TEXT:
.....
One of the best things to do as a family when traveling is taking some time to give back, and here you can get your kids involved in Malama Hawaii activities to help malama (or care for) this piece of paradise. Discounted hotel packages paired with voluntourism experiences, like a tree-planting initiative with ‘Alohilani Resort, beach cleanup kits provided by Koa Kea Hotel & Resort, an immersive eco-cultural experience in partnership with Outrigger Hotels and Kualoa Ranch, and more, are available in multiple locations across Oahu, Maui, Kauai, and the Island of Hawaii.
15. Have some fun for free.
While many popular activities in Hawaii come with a high price tag, there are also plenty of experiences for children that won’t cost you a dime. Four Seasons Resort Maui at Wailea, for example, offers a daily Kids for All Seasons camp free of charge to guests, and it includes outdoor games, swimming, and arts and crafts. Meanwhile, the Fairmont Orchid has a range of complimentary activities such as hula, Hawaiian language lessons, mo’olelo (storytelling), and traditional Hawaiian games.
Aston Waikiki Beach Tower and Aston Ka’anapali Shores invite guests of all ages to give the ukulele a try during complimentary one-hour lessons. And those staying at Outrigger Waikiki, Outrigger Reef, and Waikiki Beachcomber receive free admission for up to four guests at the Honolulu Museum of Art, as well as one free children’s admission ticket when purchasing an adult ticket at Waikiki Aquarium and Bishop Museum (where kids can join outdoor activities such as scavenger hunts and Native Hawaiian games). When choosing a hotel in Hawaii — as anywhere — be sure to ask about complimentary activities that are for children or kid-friendly.
.....
DATA FOR REVIEW:

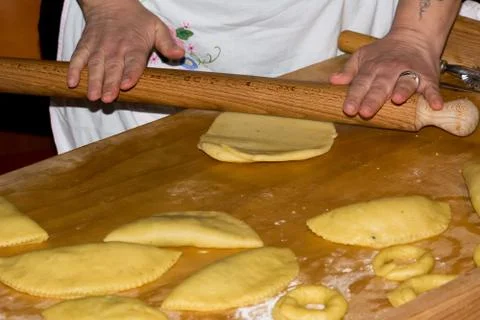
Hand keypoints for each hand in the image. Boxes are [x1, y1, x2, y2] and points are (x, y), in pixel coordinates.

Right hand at [68, 0, 184, 102]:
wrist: (111, 2)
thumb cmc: (137, 20)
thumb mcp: (157, 27)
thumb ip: (167, 43)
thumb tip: (179, 54)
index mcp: (134, 46)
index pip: (133, 62)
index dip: (130, 74)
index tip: (126, 85)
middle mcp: (115, 48)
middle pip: (112, 68)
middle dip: (109, 84)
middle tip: (108, 99)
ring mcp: (98, 48)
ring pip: (95, 66)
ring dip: (93, 82)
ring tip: (92, 97)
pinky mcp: (85, 46)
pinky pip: (77, 58)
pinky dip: (73, 70)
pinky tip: (71, 83)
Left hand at [329, 30, 442, 118]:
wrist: (414, 36)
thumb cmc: (384, 51)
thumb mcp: (362, 56)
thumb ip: (348, 70)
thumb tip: (333, 80)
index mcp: (372, 69)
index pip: (361, 83)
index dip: (354, 97)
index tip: (348, 109)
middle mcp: (390, 71)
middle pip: (381, 86)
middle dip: (373, 99)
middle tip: (365, 112)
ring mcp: (410, 73)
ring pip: (406, 83)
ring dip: (402, 91)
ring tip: (397, 100)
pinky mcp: (427, 77)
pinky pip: (431, 87)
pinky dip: (434, 96)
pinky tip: (435, 105)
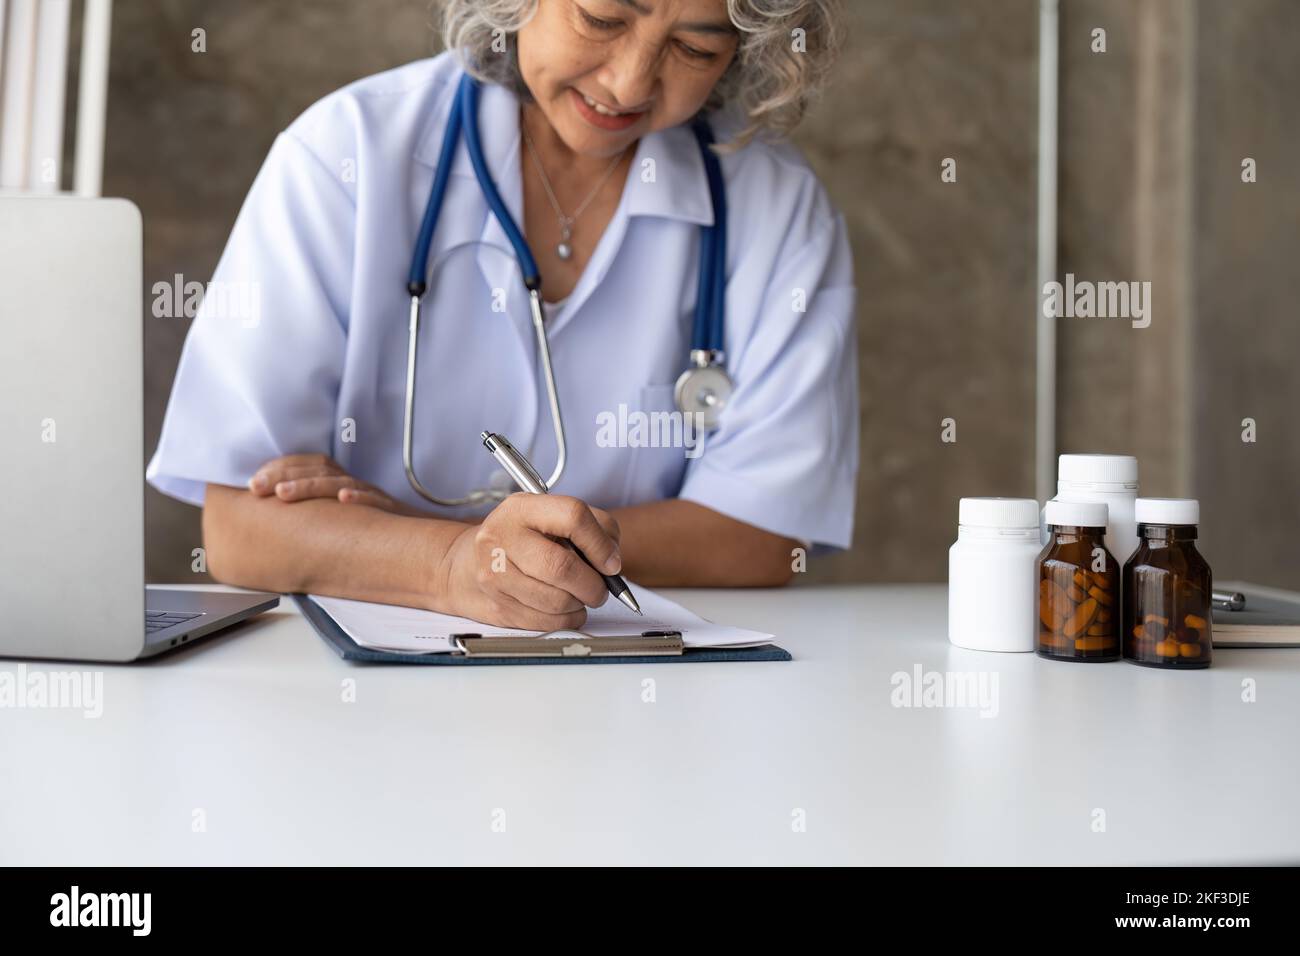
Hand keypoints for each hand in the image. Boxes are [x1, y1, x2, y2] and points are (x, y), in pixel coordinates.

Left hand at [248, 454, 422, 516]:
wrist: (426, 538)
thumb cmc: (380, 531)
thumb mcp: (344, 517)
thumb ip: (319, 512)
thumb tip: (279, 517)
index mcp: (341, 483)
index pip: (308, 464)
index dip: (279, 468)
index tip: (252, 483)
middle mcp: (354, 485)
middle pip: (316, 470)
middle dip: (282, 476)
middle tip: (255, 488)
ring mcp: (373, 496)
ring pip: (338, 483)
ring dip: (308, 486)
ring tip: (282, 494)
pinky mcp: (390, 510)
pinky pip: (374, 500)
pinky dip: (358, 498)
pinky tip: (343, 501)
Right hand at [434, 493, 622, 630]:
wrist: (466, 564)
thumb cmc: (521, 539)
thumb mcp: (551, 517)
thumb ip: (592, 527)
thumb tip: (612, 561)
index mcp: (522, 508)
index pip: (573, 516)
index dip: (600, 543)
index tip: (611, 563)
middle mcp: (502, 537)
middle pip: (561, 567)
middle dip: (593, 585)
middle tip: (601, 589)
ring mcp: (494, 575)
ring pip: (556, 601)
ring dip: (580, 604)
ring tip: (580, 596)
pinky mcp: (497, 606)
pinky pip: (546, 622)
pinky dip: (566, 619)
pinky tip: (564, 608)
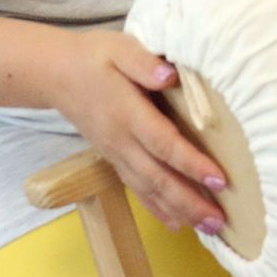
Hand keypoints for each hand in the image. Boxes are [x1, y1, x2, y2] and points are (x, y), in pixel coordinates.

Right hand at [45, 31, 227, 232]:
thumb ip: (144, 62)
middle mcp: (121, 141)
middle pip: (159, 177)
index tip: (219, 178)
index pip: (164, 144)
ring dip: (179, 210)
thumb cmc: (94, 57)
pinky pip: (137, 189)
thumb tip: (170, 75)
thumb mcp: (119, 48)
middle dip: (191, 201)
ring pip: (149, 189)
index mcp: (126, 114)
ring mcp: (116, 154)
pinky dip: (157, 208)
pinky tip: (176, 222)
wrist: (56, 74)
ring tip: (209, 228)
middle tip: (221, 221)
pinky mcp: (114, 159)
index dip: (191, 163)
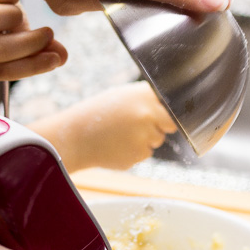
.....
AIM OF THE TASK: Repeat word for word the passage of the Hawaii family travel text that begins at "One of the best" and stops after "fun for free.".

PROBLEM SOLUTION:
One of the best things to do as a family when traveling is taking some time to give back, and here you can get your kids involved in Malama Hawaii activities to help malama (or care for) this piece of paradise. Discounted hotel packages paired with voluntourism experiences, like a tree-planting initiative with ‘Alohilani Resort, beach cleanup kits provided by Koa Kea Hotel & Resort, an immersive eco-cultural experience in partnership with Outrigger Hotels and Kualoa Ranch, and more, are available in multiple locations across Oahu, Maui, Kauai, and the Island of Hawaii.
15. Have some fun for free.